I think there’s probably a lot of profit in creating the impression among (disproportionately young) users that they can, though.
When those young people comb through the terms of service before opening an account, they’ll sure be in for some intimidation
The terms now say that TikTok users “forever waive” rights to pursue any older claims.
not a lawyer, but i don’t think a company can override a country’s law. If US failed to address this then the constitution is basically useless in the eye of corporation.
…yep!
For sale, one constitution, lightly used.
IANAL, and I get that this varies by country, but at least some of TikTok’s users are in the UK, where the courts have very thoroughly established that some contract terms are automatically unreasonable and are completely unenforceable even if someone agrees to them (the biggest example actually being most non-compete clauses in employment contracts!) This would seem to be one such case. This contract term is so blatantly unreasonable that I don’t see how a court would uphold it even if the users agreed to it.
It should nullify the entire benefit of the contract to the drafter, get every attorney involved disbarred and criminally prosecuted, and incur massive fines.
It really should. It won’t, but it should.
Easy solution don’t use it!
Honesty though aren’t there laws to prevent companies from behaving like this, or are they paying the law makers too well.
The trick is to add a clause saying something like “if any part of this contract were found to be unenforceable, that part of the contract will be struck out and the rest remain valid”.
That way you can add all sort of weird requirements to a contract, and if in some country, circumstance, or at a future date, some of them turn out to be BS… whatever, you tried, and if anyone didn’t sue you because they thought it was valid, then so much better for you.

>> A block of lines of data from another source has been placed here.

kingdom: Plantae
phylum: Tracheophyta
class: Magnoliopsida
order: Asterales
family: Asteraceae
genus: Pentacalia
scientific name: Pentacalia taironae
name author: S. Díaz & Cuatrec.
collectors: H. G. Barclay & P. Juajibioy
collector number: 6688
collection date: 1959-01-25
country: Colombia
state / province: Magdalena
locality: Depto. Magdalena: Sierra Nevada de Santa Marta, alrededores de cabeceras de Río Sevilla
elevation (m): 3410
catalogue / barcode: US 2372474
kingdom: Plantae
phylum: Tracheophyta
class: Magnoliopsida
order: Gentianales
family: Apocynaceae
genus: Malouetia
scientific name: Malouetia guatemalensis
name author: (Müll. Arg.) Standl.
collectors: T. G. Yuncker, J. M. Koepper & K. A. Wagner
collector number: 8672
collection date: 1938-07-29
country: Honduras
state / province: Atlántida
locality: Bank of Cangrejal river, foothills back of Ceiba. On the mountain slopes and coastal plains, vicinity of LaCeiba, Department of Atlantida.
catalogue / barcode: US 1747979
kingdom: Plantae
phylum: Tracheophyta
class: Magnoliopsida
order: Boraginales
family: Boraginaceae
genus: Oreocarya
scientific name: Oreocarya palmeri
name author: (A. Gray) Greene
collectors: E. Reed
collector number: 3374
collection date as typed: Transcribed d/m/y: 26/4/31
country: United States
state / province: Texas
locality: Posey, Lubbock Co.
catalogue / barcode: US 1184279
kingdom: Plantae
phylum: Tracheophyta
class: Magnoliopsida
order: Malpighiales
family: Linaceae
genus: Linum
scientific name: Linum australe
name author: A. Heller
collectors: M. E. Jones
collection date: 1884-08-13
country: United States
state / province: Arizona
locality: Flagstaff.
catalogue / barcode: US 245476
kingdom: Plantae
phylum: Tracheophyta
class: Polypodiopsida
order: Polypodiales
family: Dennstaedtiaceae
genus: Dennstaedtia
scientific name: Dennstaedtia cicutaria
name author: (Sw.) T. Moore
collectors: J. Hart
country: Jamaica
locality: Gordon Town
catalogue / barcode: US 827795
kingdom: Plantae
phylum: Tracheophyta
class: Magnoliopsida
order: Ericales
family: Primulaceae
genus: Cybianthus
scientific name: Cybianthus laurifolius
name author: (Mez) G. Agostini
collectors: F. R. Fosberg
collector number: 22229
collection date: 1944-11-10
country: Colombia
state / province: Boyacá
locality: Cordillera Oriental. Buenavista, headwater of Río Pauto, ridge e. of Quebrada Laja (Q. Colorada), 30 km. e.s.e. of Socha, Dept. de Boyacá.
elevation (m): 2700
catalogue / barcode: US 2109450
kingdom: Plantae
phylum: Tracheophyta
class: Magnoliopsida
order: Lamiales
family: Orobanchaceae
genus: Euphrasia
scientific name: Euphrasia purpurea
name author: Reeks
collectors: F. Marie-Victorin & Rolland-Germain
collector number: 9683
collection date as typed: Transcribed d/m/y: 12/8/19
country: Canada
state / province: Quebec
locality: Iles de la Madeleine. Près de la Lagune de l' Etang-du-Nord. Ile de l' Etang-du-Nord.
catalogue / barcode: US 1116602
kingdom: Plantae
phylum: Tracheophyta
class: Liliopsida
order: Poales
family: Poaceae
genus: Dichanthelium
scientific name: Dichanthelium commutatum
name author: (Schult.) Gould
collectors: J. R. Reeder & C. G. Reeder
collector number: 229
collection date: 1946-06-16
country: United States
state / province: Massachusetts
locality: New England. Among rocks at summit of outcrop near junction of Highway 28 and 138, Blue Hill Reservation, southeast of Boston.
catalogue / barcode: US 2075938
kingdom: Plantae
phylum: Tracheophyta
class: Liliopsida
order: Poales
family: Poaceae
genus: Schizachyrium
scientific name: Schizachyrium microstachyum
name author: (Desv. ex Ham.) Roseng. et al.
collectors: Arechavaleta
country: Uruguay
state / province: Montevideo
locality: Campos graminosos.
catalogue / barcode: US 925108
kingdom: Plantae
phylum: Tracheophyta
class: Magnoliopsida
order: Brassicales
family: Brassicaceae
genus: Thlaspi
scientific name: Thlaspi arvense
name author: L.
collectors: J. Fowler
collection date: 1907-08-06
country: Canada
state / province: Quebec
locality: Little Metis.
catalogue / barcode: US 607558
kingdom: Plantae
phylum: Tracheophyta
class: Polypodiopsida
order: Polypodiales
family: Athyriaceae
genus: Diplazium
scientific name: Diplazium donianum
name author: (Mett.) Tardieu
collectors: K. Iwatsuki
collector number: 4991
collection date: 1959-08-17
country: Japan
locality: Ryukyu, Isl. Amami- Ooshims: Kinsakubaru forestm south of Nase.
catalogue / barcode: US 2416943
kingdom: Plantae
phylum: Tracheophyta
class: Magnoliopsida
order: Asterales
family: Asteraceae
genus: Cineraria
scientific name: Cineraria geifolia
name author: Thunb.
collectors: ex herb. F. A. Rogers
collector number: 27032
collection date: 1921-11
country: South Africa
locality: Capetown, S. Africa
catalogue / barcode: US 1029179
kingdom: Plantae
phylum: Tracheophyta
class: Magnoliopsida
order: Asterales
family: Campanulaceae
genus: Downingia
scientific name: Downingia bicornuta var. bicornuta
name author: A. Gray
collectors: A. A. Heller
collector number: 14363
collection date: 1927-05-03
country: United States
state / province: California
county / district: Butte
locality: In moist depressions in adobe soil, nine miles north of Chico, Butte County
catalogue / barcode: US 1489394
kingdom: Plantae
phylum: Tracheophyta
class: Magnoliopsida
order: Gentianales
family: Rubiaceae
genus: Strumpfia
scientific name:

Severability is standard boilerplate. As is waiving of all liability (essentially in perpetuity, even if not stated as such), incidental and consequential damage, and indemnification of the writing party against any and all claims. This is a mole hill on the landscape of click-through licensing fuckery.
I don’t think such blanket waivers are valid under many jurisdictions. The companies are putting such clauses to get an upper hand, just in case some courts are willing to consider it. Honestly though, such clauses should be considered grossly exploitative and made outright illegal.